Colors Studies – What does that mean?

A color study is used to explore colors in relationship to each other. Often Abstract paintings are only color studies. It is an arrangement of colors to understand how they look together, what emotion they create and how one likes one color with another color. Does it create depth? Does it bring calmness? It is dramatic? Is it boring?

 Color studies can be practice for larger, more serious paintings. Often, they are the painting itself. With colors studies you can test combinations of different colors against each other. Some famous artists used these to create masterpieces.

 Often started with large strokes, one simplifies the effort to eliminate intricate brushwork, designs or edges.  Values are not used in these studies. There is little design….just color. From these studies you can identify the strongest, most vivid color, the hues of colors and the colors that are important for your vision. The colors you have identified can then be used in a more significant painting, if desired.

 You can paint the same painting with different combinations of colors to see how the painting expresses itself. Is it a high-key painting or a low-key painting? Is the subject painted on a sunny day or in twilight? They will be dramatically different.

 Multiple color studies are often done of the same subject to explore different arrangements. Sometimes it may be used to test slight variations of the initial color study. For example, you might want to test high-key and low-key variations of a color study.

 The basic color study should be the main focus before you employ your choices paintings a scene. You can then progress into colors and shapes. There are many famous artists who employed the study of color in their paintings and in their instruction.

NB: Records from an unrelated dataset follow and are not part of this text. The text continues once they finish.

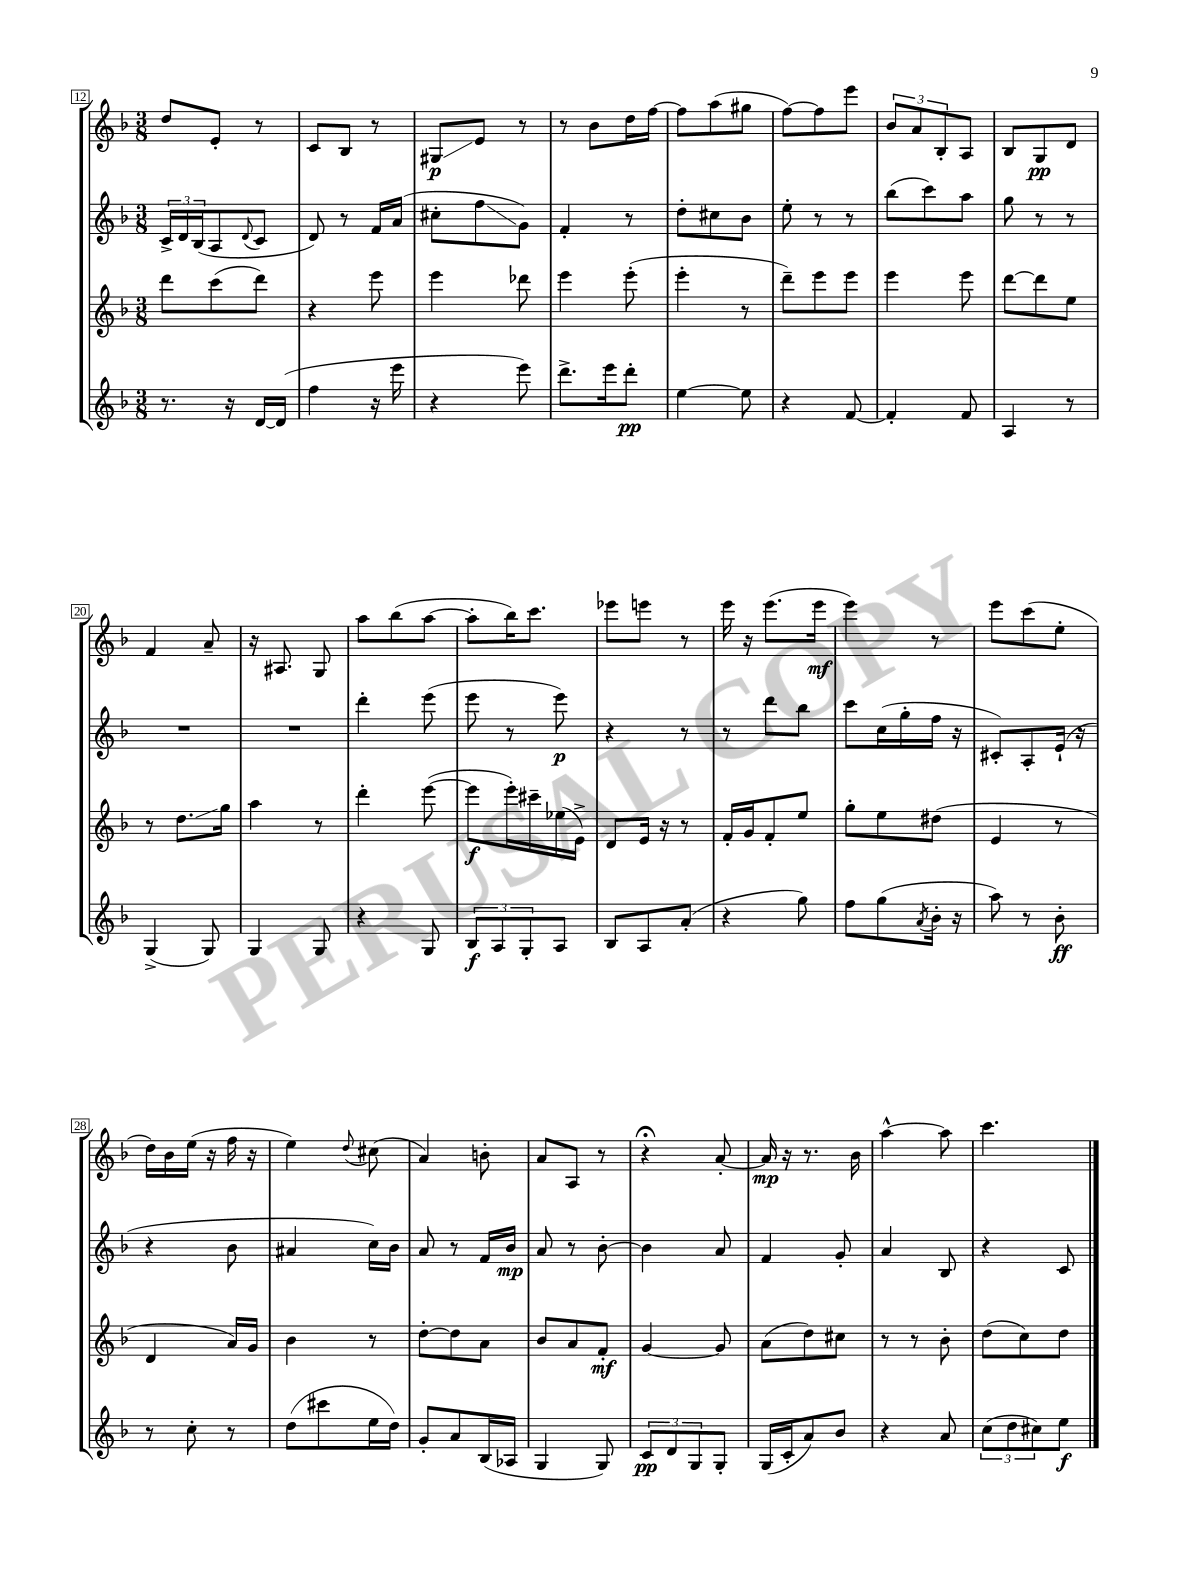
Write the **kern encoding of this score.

**kern	**kern	**kern	**kern
*staff4	*staff3	*staff2	*staff1
*clefG2	*clefG2	*clefG2	*clefG2
*k[b-]	*k[b-]	*k[b-]	*k[b-]
*M3/8	*M3/8	*M3/8	*M3/8
8.r	8ddd	24c^	8dd
.	.	24d	.
.	.	(24B-	.
.	(8ccc	8A	8e'
16r	.	.	.
.	.	8qqd	.
[16d	8ddd)	8c	8r
(16d]	.	.	.
=	=	=	=
4ff	4r	8d)	8c
.	.	8r	8B-
16r	8eee	16f	8r
16eee	.	(16a	.
=	=	=	=
4r	4eee	8cc#'	8G#
.	.	8ff	8e
8eee)	8ddd-	8g)	8r
=	=	=	=
8.ddd^	4eee	4f'	8r
.	.	.	8b-
16eee	.	.	.
8ddd'	(8eee'	8r	16dd
.	.	.	[16ff
=	=	=	=
[4ee	4eee'	8dd'	8ff]
.	.	8cc#	(8aa
8ee]	8r	8b-	8gg#
=	=	=	=
4r	8ddd~)	8ee'	[8ff)
.	8eee	8r	8ff]
[8f	8eee	8r	8eee
=	=	=	=
4f']	4eee	(8bb-	12b-
.	.	.	12a
.	.	8ccc)	.
.	.	.	12B-'
8f	8eee	8aa	8A
=	=	=	=
4A	[8ddd	8gg	8B-
.	8ddd]	8r	8G
8r	8ee	8r	8d
=	=	=	=
(4G^	8r	4.r	4f
.	8.dd	.	.
8G)	.	.	8a~
.	16gg	.	.
=	=	=	=
4G	4aa	4.r	16r
.	.	.	8.A#
8G	8r	.	8G
=	=	=	=
4r	4ddd'	4ddd'	8aa
.	.	.	(8bb-
8G	([8eee	(8eee	[8aa
=	=	=	=
12B-	8eee]	8eee	8aa']
12A	.	.	.
.	16eee')	8r	16bb-)
12G'	.	.	.
.	16ccc#~	.	8.ccc
8A	(16ee-	8eee)	.
.	16e^)	.	.
=	=	=	=
8B-	8d	4r	8eee-
8A	16e	.	8eee
.	16r	.	.
(8a'	8r	8r	8r
=	=	=	=
4r	16f'	8r	16eee
.	16g	.	16r
.	8f'	8ddd	(8.eee
8gg)	8ee	8bb-	.
.	.	.	16eee
=	=	=	=
8ff	8gg'	8ccc	4eee)
(8gg	8ee	(16cc	.
.	.	16gg'	.
8qa	.	.	.
16b-'	(8dd#	16ff	8r
16r	.	16r	.
=	=	=	=
8aa)	4e	8c#')	8eee
8r	.	8A'	(8ccc
8b-'	8r	(16e`	8ee'
.	.	16r	.
=	=	=	=
8r	4d	4r	16dd)
.	.	.	16b-
8cc'	.	.	(16ee
.	.	.	16r
8r	16a)	8b-	16ff
.	16g	.	16r
=	=	=	=
(8dd	4b-	4a#	4ee)
8ccc#	.	.	.
.	.	.	8qqdd
16ee	8r	16cc)	(8cc#
16dd)	.	16b-	.
=	=	=	=
8g'	[8dd'	8a	4a)
8a	8dd]	8r	.
(16B-	8a	16f	8b'
16A-	.	16b-	.
=	=	=	=
4G	8b-	8a	8a
.	8a	8r	8A
8G)	8f'	[8b-'	8r
=	=	=	=
12c	[4g	4b-]	4r;
12d	.	.	.
12G	.	.	.
8G'	8g]	8a	[8a'
=	=	=	=
(16G	(8a	4f	16a]
16c'	.	.	16r
8a)	8dd)	.	8.r
8b-	8cc#	8g'	.
.	.	.	16b-
=	=	=	=
4r	8r	4a	[4aa^^
.	8r	.	.
8a	8b-'	8B-	8aa]
=	=	=	=
(12cc	(8dd	4r	4.ccc
12dd	.	.	.
.	8cc)	.	.
12cc#)	.	.	.
8ee	8dd	8c	.
==	==	==	==
*-	*-	*-	*-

Artists like Wassily Kandinsky, Pablo Picasso, Marc Chagall, Charles Hawthorne, Piet Mondrian, Henri Matisse and more contributed to the field through their experimentations with warm and cool palettes, complementary colors and more.

 Henry Hensche taught at the Cape Cod School of art and was one of the most important teachers of color study. He studied under Charles Hawthorne and became an important impressionistic painter. He practiced the language of color, according to the website dedicated to his work, Henry Hensche Foundation.

 “Henry Hensche, an assistant to Hawthorne, perfected the concept of seeing and teaching color after Hawthorne’s death in 1930. Mr. Hensche taught and practiced thisvisual language of color from that first Summer in 1930 until his death in 1992.”

 Pablo Picasso adopted different colors when his emotions changed. “Colors like features follow the changes of emotions,” he said in the 1930s.

 You can combine different colors on one canvas to study how they look, as I did in this painting, Palm Beach. This was one of my first abstracts when I started to evolve and focus on abstract paintings.